Congrats on the tour - you're living the dream! Keep us informed on how it goes.

Too bad you dont have any Ottawa dates. I'd love to see you guys live.


----------



## Guest (Feb 24, 2009)

Paul said:


> Eat healthy. It is easy to get into the habit of the daily burger, and that'll knock the life out of you quicker than you think.


Years ago a drummer in band I was on the road with convinced me to try going vegetarian on the road. Man, that was an eye opener. It really helped me get through the last few weeks in the van. You just don't feel so heavy and weighed down. I revert to my carnivore ways now at home, but to this day I still avoid the meat when traveling.


----------



## flashPUNK (Feb 16, 2006)

Last year when we were recording our disc - our producer pretty much insisted on finishing a 12 of Stella's before the end of the day - he didn't have to pay for it anyway....

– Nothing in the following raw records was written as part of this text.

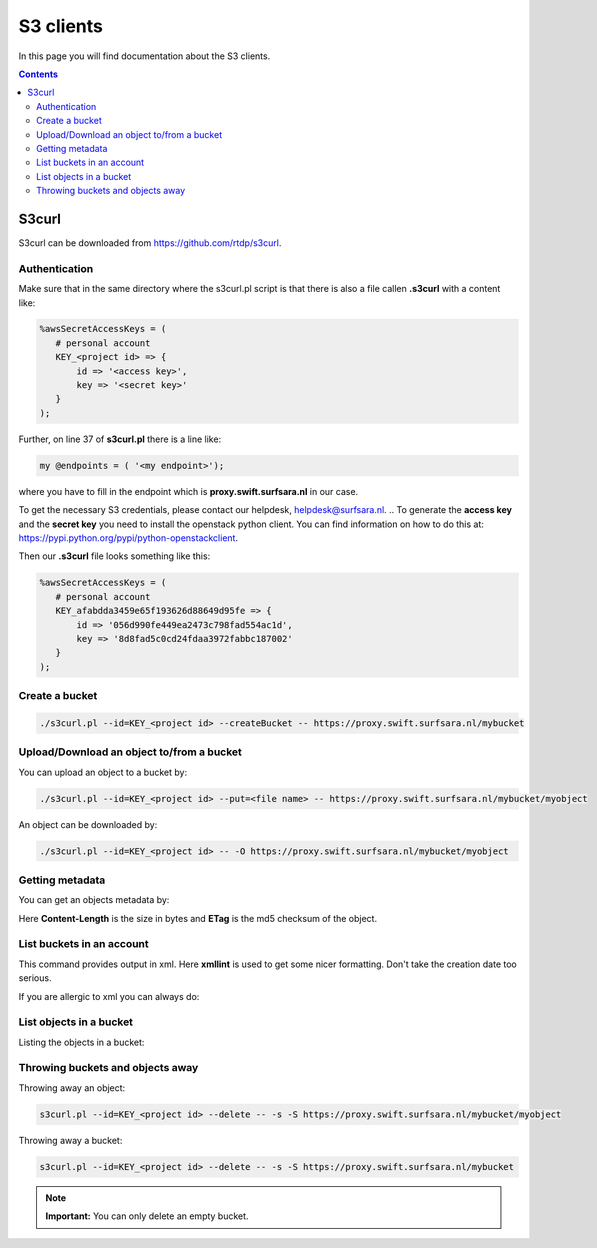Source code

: .. _s3:

**********
S3 clients
**********

In this page you will find documentation about the S3 clients.

.. contents:: 
    :depth: 4

======
S3curl
======

S3curl can be downloaded from https://github.com/rtdp/s3curl.

Authentication
--------------
Make sure that in the same directory where the s3curl.pl script is that there is also a file callen **.s3curl** with a content like:

.. code-block:: perl

    %awsSecretAccessKeys = (
       # personal account
       KEY_<project id> => {
           id => '<access key>',
           key => '<secret key>'
       }
    );

Further, on line 37 of **s3curl.pl** there is a line like:

.. code-block:: perl

       my @endpoints = ( '<my endpoint>');

where you have to fill in the endpoint which is **proxy.swift.surfsara.nl** in our case. 

To get the necessary S3 credentials, please contact our helpdesk, helpdesk@surfsara.nl.
.. To generate the **access key** and the **secret key** you need to install the openstack python client. You can find information on how to do this at: https://pypi.python.org/pypi/python-openstackclient. 

.. To create the credentials you do the following. The following environment variables are useful to set if you don't want them to provide them all the time on the command line.

.. code-block:: console

..    export OS_PROJECT_DOMAIN_NAME=Default
..    export OS_USER_DOMAIN_NAME=Default
..    export OS_PROJECT_NAME=<my project>
..    export OS_USERNAME=<user name>
..    export OS_PASSWORD=<password>
..    export OS_AUTH_URL=https://proxy.swift.surfsara.nl:5000/v3
..    export OS_IDENTITY_API_VERSION=3

.. This holds for local keystone users. Users using their account in the SURFsara Central User Administration (CUA) through keystone need the specify the following:

.. code-block:: console

..    export OS_PROJECT_DOMAIN_NAME=CuaUsers
..    export OS_USER_DOMAIN_NAME=CuaUsers

.. for the **OS_PROJECT_DOMAIN_NAME** and **OS_USER_DOMAIN_NAME** environment variables.

.. Now create the **access key** and the **secret key**:

.. code-block:: console

..     openstack ec2 credentials create

.. and then:

.. code-block:: console

..     openstack ec2 credentials list

.. This produces output like this:

.. code-block:: console

..     +----------------------------------+----------------------------------+----------------------------------+----------------------------------+
..     | Access                           | Secret                           | Project ID                       | User ID                          |
..     +----------------------------------+----------------------------------+----------------------------------+----------------------------------+
..     | 056d990fe449ea2473c798fad554ac1d | 8d8fad5c0cd24fdaa3972fabbc187002 | afabdda3459e65f193626d88649d95fe | bd4a4a9ea29344ccb828ab4a818e8576 |
..     +----------------------------------+----------------------------------+----------------------------------+----------------------------------+

Then our **.s3curl** file looks something like this:

.. code-block:: perl

    %awsSecretAccessKeys = (
       # personal account
       KEY_afabdda3459e65f193626d88649d95fe => {
           id => '056d990fe449ea2473c798fad554ac1d',
           key => '8d8fad5c0cd24fdaa3972fabbc187002'
       }
    );


Create a bucket
---------------

.. code-block:: console

    ./s3curl.pl --id=KEY_<project id> --createBucket -- https://proxy.swift.surfsara.nl/mybucket

Upload/Download an object to/from a bucket
------------------------------------------

You can upload an object to a bucket by:

.. code-block:: console

    ./s3curl.pl --id=KEY_<project id> --put=<file name> -- https://proxy.swift.surfsara.nl/mybucket/myobject

An object can be downloaded by:

.. code-block:: console

    ./s3curl.pl --id=KEY_<project id> -- -O https://proxy.swift.surfsara.nl/mybucket/myobject

Getting metadata
----------------

You can get an objects metadata by:

.. image:: /Images/s3getmetadata.png

Here **Content-Length** is the size in bytes and **ETag** is the md5 checksum of the object.

List buckets in an account
--------------------------

.. image:: /Images/s3listbuckets.png

This command provides output in xml. Here **xmllint** is used to get some nicer formatting. Don't take the creation date too serious.

If you are allergic to xml you can always do:

.. image:: /Images/s3listbuckets2.png

List objects in a bucket
------------------------

Listing the objects in a bucket:

.. image:: /Images/s3listobjects.png

Throwing buckets and objects away
---------------------------------

Throwing away an object:

.. code-block:: console

    s3curl.pl --id=KEY_<project id> --delete -- -s -S https://proxy.swift.surfsara.nl/mybucket/myobject

Throwing away a bucket:

.. code-block:: console

    s3curl.pl --id=KEY_<project id> --delete -- -s -S https://proxy.swift.surfsara.nl/mybucket

.. note:: **Important:** You can only delete an empty bucket.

I'm still trying to loose that weight! (the Steamrollers burrito's, and the Taco Del Mar)


----------



## flashPUNK (Feb 16, 2006)

bagpipe said:


> Congrats on the tour - you're living the dream! Keep us informed on how it goes.
> 
> Too bad you dont have any Ottawa dates. I'd love to see you guys live.


We just played a gig with a band from Ottawa called Amos the Transparent - theres a good chance there will be some shows in Ottawa in the coming months....


----------



## Budda (May 29, 2007)

I believe one of my friends plays guitar in Amos the transparent!

Did you meet a chubby guy named james who plays either a tele or a les paul these days into hopefully still his mesa dual rec halfstack? in which case, im thinking of the right band name haha.

Have fun on the road - my life's dream is to tour, even if it's a short mini one.


----------



## Andy (Sep 23, 2007)

Do you know if the show in Toronto will be 19+ only? I'd be very interested in going if it isn't.


----------



## Groovious (Nov 2, 2008)

flashPUNK said:


> Birds of Wales is going on tour this week!
> 
> We'll be hitting everywhere from Nanaimo, to Winnipeg!
> 
> ...


This is great. Mishka sounds just awesome. There is a good chance I am going to see you guys at the Gate.:rockon2:


----------



## flashPUNK (Feb 16, 2006)

Sorry guys,
i had the tour schedule wrong:

-VANCOUVER, BC - Thursday Feb 26th - Biltmore Cabaret w/MISHKA
-VICTORIA, BC - Friday Feb 27th - Sugar Nightclub w/MISHKA
-NANAIMO, BC - Saturday Feb 28th - Spice Lounge w/MISHKA
-WHISTLER, BC - Sunday March 1st - Garfinkles w/MISHKA
-CANMORE, AL - Tuesday March 3rd - Communitea w/MISHKA
-EDMONTON, AL -Wednesday March 4th - The Brixx w/MISHKA
-CALGARY, Al - Thursday March 5th - Gateway Bar(SAIT Campus) w/MISHKA
-SASKATOON, SA - Friday March 6th - Amigos w/MISHKA
-WINNIPEG, MAN - Saturday March 7th - Park Theatre w/MISHKA
-TORONTO, ON - Thursday March 12th - Black Betty - CMW Festival
-AUSTIN, TX - Thursday March 20th - Submerged - SXSW Festival


----------



## RIFF WRATH (Jan 22, 2007)

well as they say "break a leg"...............good luck Mike ..........that is an extremely tight schedule, and I suppose you are already on your way.........cheers
Gerry


----------